Islam bireysel oldugu kadar da toplumsal
bir dindir. Kendi fert ve toplumunu olusturmak,
kurumlastirmak ve korumak icin kendi devletine
ihtiyac duyar. Islam, geldikten on üc yil sonra
bunu gerceklestirmis, temel ilkeleri ve
vazgecilmez yasalari ile devletini kurmustur.

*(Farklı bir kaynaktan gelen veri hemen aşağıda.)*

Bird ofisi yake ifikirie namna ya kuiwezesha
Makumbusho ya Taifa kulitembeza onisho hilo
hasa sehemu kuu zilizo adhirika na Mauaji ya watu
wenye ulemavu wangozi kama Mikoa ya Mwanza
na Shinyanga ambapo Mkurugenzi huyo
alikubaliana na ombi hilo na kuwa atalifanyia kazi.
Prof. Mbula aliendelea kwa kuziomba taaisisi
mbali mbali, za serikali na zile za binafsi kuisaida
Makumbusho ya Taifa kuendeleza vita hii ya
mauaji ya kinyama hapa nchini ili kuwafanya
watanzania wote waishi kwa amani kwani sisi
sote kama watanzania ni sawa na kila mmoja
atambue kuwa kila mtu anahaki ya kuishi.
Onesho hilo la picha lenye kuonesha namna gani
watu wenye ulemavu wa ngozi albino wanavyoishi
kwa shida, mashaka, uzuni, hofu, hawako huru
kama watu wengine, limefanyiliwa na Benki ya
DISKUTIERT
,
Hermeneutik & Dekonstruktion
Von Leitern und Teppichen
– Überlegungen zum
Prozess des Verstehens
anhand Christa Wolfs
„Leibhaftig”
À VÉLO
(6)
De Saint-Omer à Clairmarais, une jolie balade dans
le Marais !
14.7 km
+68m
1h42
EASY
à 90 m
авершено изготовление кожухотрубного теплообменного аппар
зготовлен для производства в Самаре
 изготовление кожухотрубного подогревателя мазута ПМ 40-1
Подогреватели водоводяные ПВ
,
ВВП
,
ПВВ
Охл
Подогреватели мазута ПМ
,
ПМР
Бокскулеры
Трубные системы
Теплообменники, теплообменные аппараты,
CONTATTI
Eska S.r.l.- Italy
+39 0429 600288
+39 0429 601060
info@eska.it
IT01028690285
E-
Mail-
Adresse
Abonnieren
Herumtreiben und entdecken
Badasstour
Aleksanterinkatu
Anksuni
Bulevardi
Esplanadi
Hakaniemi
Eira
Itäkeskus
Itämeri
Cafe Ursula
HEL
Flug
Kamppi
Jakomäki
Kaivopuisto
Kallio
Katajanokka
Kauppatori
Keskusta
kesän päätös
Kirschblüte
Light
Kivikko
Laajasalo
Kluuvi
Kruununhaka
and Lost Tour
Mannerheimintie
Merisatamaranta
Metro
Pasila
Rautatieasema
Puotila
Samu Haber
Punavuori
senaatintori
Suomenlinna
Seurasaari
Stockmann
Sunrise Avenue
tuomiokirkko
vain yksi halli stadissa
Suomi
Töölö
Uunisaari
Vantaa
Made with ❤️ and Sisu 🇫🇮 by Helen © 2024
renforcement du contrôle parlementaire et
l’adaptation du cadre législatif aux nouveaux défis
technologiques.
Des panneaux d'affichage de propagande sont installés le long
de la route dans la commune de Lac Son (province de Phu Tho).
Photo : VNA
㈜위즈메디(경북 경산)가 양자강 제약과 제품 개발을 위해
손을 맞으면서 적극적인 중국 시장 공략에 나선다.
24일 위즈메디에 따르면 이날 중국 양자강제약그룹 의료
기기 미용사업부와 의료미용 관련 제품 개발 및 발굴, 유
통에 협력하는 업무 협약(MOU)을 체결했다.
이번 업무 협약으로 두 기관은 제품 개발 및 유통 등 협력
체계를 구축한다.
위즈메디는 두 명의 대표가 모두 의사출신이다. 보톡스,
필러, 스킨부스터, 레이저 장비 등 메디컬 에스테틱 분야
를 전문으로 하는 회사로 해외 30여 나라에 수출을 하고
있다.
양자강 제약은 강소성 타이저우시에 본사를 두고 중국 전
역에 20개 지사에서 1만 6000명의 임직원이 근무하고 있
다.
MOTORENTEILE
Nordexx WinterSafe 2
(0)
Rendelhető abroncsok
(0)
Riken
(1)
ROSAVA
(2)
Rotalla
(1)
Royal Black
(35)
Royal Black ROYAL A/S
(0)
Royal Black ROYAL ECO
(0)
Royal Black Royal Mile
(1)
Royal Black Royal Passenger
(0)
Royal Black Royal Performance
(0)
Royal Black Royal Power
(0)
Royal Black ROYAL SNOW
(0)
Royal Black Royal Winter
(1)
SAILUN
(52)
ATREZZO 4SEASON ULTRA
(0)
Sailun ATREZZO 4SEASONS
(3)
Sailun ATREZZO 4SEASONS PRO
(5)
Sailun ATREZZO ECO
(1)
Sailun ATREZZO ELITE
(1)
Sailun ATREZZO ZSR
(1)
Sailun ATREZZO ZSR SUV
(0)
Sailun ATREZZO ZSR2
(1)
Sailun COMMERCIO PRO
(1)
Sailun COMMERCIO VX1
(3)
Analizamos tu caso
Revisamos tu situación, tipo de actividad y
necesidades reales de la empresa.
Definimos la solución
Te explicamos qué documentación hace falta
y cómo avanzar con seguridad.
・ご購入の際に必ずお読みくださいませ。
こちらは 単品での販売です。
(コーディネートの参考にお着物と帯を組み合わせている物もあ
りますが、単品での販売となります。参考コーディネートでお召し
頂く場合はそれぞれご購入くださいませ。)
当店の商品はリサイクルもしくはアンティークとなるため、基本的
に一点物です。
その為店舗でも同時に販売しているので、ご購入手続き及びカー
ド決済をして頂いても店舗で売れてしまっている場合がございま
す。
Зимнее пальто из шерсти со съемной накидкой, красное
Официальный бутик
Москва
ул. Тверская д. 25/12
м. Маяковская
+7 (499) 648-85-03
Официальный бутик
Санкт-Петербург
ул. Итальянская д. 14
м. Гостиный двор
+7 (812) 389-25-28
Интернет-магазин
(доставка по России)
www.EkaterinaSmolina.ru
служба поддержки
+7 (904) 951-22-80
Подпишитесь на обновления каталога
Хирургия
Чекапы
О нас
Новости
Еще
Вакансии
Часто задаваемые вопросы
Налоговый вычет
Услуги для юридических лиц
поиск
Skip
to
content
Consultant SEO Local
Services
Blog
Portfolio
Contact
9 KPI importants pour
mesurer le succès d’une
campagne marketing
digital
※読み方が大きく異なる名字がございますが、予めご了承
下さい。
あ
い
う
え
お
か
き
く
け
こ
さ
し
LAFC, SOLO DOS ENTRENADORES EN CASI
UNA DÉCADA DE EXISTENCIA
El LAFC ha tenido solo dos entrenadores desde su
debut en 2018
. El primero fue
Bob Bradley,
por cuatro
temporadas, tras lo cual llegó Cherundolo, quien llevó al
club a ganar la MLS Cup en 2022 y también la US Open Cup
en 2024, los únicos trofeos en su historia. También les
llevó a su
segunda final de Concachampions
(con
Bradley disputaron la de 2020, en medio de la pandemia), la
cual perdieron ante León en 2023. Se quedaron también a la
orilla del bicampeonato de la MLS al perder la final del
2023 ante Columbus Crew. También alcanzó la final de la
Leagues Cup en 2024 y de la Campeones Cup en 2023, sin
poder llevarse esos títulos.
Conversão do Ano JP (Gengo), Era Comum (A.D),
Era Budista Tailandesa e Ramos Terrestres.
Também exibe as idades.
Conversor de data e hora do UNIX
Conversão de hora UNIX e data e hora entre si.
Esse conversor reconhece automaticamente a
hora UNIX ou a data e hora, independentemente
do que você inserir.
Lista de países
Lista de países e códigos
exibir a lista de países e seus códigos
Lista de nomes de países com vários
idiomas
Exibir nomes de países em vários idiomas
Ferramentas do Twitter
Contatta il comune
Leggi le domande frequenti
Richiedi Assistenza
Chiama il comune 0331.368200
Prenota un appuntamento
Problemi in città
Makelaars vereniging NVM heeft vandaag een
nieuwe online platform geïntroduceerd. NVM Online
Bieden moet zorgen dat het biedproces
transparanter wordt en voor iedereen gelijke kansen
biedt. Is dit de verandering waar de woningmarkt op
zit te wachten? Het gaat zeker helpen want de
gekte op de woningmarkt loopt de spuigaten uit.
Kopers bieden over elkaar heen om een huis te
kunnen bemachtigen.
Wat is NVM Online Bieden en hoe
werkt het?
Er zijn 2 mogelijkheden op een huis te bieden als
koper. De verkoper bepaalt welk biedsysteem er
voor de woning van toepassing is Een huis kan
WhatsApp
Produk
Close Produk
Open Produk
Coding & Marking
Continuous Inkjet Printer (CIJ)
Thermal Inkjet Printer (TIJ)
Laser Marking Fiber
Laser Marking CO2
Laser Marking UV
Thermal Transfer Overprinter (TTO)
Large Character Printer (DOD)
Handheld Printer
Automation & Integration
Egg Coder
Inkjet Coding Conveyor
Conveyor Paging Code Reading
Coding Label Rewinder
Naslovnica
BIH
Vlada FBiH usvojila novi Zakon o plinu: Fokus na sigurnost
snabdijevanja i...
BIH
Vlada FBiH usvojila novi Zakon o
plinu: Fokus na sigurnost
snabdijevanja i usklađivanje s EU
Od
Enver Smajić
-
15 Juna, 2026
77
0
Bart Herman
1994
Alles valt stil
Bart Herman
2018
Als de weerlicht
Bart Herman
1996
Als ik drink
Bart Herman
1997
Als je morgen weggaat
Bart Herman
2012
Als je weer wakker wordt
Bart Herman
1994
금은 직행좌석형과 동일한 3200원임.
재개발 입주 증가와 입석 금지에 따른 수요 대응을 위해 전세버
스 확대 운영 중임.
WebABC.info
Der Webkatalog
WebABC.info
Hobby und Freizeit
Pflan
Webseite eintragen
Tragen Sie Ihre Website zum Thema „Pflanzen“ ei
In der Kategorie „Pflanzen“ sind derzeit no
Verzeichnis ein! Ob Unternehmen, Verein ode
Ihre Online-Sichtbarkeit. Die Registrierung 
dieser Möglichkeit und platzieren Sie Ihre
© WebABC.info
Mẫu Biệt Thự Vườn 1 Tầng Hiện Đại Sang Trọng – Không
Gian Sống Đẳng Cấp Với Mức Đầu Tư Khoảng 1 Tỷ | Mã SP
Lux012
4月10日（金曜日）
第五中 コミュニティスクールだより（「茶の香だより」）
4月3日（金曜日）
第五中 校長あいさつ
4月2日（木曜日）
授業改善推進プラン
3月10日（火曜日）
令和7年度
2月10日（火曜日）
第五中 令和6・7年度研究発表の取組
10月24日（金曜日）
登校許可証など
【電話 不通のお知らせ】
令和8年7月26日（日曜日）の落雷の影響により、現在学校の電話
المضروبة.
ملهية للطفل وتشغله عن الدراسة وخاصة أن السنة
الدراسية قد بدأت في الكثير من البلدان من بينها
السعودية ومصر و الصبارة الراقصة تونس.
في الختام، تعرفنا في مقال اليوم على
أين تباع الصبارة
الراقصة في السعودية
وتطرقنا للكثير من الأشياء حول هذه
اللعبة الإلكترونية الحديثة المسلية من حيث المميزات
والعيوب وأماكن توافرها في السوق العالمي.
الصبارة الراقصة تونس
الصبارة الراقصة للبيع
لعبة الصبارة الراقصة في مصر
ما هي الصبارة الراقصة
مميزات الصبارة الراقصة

Osmanli yerine kurulan Türkiye
Cumhuriyeti, Islam medeniyetinden cikarak Bati
Medeniyetine girdi. Onu bütün kurum ve
kuramlari ile kabul eden bir devlet yapilanmasini
tercih etti. Bu tercihte halk yoktu. Sadece Istiklal
Savasina önderlik etmis bir kadronun cebir ve
siddete dayanan dayatmasi vardi.
Asil sorun ise, bu yeni devletin, Islami
bütün kurumlari ile yasaklamasi oldu. Sözde
cumhuriyet ve demokrasi vardi, din ve vicdan
özgürlügünün teminati denilen laiklik vardi.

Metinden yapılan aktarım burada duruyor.